• EXERCISE AIM:
In the entries that follow, find every line containing "research" and copy it.
------ DATA EXCERPTS ------
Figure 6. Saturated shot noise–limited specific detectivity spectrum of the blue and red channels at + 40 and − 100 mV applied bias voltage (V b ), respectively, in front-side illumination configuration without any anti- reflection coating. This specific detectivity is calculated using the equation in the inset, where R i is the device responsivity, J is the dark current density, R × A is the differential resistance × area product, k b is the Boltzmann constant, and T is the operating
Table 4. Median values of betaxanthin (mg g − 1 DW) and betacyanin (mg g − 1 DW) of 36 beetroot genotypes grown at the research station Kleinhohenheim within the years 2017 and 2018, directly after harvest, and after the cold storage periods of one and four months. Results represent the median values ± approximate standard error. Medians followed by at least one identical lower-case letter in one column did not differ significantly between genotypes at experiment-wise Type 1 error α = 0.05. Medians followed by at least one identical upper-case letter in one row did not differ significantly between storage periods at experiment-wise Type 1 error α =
------
------ DATA EXCERPTS ------
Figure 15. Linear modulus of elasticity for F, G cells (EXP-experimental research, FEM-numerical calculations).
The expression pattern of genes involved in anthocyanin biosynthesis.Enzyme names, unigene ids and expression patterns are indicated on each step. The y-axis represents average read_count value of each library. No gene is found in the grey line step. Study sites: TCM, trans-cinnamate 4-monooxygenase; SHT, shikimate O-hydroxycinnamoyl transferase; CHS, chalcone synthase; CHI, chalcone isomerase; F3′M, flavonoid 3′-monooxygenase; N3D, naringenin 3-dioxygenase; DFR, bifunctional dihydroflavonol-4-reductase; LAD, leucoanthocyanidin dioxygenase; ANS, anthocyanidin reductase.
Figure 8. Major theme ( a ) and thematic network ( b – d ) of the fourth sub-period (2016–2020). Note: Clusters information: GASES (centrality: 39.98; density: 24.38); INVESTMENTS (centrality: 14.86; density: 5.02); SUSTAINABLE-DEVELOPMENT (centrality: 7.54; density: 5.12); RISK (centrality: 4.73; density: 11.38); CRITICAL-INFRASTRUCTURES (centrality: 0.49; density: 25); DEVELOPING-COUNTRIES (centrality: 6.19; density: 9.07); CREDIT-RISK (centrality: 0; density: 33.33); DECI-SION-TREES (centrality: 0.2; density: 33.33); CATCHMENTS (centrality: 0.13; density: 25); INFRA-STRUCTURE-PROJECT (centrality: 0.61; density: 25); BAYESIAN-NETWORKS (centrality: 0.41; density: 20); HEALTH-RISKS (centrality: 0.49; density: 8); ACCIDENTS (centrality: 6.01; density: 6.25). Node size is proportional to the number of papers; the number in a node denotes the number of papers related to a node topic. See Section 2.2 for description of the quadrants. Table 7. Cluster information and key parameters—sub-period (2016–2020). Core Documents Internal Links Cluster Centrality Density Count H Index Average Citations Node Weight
------
• RESPONSE AREA:
Table 4. Median values of betaxanthin (mg g − 1 DW) and betacyanin (mg g − 1 DW) of 36 beetroot genotypes grown at the research station Kleinhohenheim within the years 2017 and 2018, directly after harvest, and after the cold storage periods of one and four months. Results represent the median values ± approximate standard error. Medians followed by at least one identical lower-case letter in one column did not differ significantly between genotypes at experiment-wise Type 1 error α = 0.05. Medians followed by at least one identical upper-case letter in one row did not differ significantly between storage periods at experiment-wise Type 1 error α =
Figure 15. Linear modulus of elasticity for F, G cells (EXP-experimental research, FEM-numerical calculations).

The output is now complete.